### Problem description
Copy out the text of all the records below word for word, leaving the pictures out of your answer.

### Working data
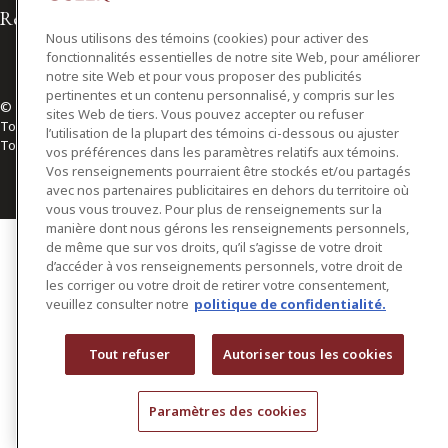
Relations avec les médias
Nous utilisons des témoins (cookies) pour activer des
fonctionnalités essentielles de notre site Web, pour améliorer
notre site Web et pour vous proposer des publicités
pertinentes et un contenu personnalisé, y compris sur les
© 2026 Osler, Hoskin & Harcourt S.E.N.C.R.L./s.r.l.
sites Web de tiers. Vous pouvez accepter ou refuser
Tous droits réservés
l’utilisation de la plupart des témoins ci-dessous ou ajuster
Toronto | Montréal | Calgary | Vancouver | Ottawa | New York
vos préférences dans les paramètres relatifs aux témoins.
Vos renseignements pourraient être stockés et/ou partagés
avec nos partenaires publicitaires en dehors du territoire où
vous vous trouvez. Pour plus de renseignements sur la
manière dont nous gérons les renseignements personnels,
de même que sur vos droits, qu’il s’agisse de votre droit
d’accéder à vos renseignements personnels, votre droit de
les corriger ou votre droit de retirer votre consentement,
veuillez consulter notre
politique de confidentialité.
Tout refuser
Autoriser tous les cookies
Paramètres des cookies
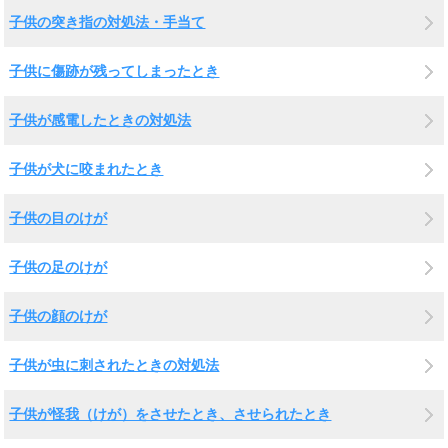
子供の突き指の対処法・手当て
子供に傷跡が残ってしまったとき
子供が感電したときの対処法
子供が犬に咬まれたとき
子供の目のけが
子供の足のけが
子供の顔のけが
子供が虫に刺されたときの対処法
子供が怪我（けが）をさせたとき、させられたとき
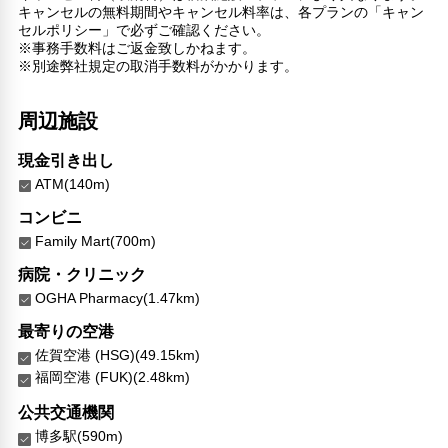
キャンセルの無料期間やキャンセル料率は、各プランの「キャン
セルポリシー」で必ずご確認ください。
※事務手数料はご返金致しかねます。
※別途弊社規定の取消手数料がかかります。
周辺施設
現金引き出し
ATM(140m)
コンビニ
Family Mart(700m)
病院・クリニック
OGHA Pharmacy(1.47km)
最寄りの空港
佐賀空港 (HSG)(49.15km)
福岡空港 (FUK)(2.48km)
公共交通機関
博多駅(590m)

### Task output
Relations avec les médias
Nous utilisons des témoins (cookies) pour activer des
fonctionnalités essentielles de notre site Web, pour améliorer
notre site Web et pour vous proposer des publicités
pertinentes et un contenu personnalisé, y compris sur les
© 2026 Osler, Hoskin & Harcourt S.E.N.C.R.L./s.r.l.
sites Web de tiers. Vous pouvez accepter ou refuser
Tous droits réservés
l’utilisation de la plupart des témoins ci-dessous ou ajuster
Toronto | Montréal | Calgary | Vancouver | Ottawa | New York
vos préférences dans les paramètres relatifs aux témoins.
Vos renseignements pourraient être stockés et/ou partagés
avec nos partenaires publicitaires en dehors du territoire où
vous vous trouvez. Pour plus de renseignements sur la
manière dont nous gérons les renseignements personnels,
de même que sur vos droits, qu’il s’agisse de votre droit
d’accéder à vos renseignements personnels, votre droit de
les corriger ou votre droit de retirer votre consentement,
veuillez consulter notre
politique de confidentialité.
Tout refuser
Autoriser tous les cookies
Paramètres des cookies
子供の突き指の対処法・手当て
子供に傷跡が残ってしまったとき
子供が感電したときの対処法
子供が犬に咬まれたとき
子供の目のけが
子供の足のけが
子供の顔のけが
子供が虫に刺されたときの対処法
子供が怪我（けが）をさせたとき、させられたとき
キャンセルの無料期間やキャンセル料率は、各プランの「キャン
セルポリシー」で必ずご確認ください。
※事務手数料はご返金致しかねます。
※別途弊社規定の取消手数料がかかります。
周辺施設
現金引き出し
ATM(140m)
コンビニ
Family Mart(700m)
病院・クリニック
OGHA Pharmacy(1.47km)
最寄りの空港
佐賀空港 (HSG)(49.15km)
福岡空港 (FUK)(2.48km)
公共交通機関
博多駅(590m)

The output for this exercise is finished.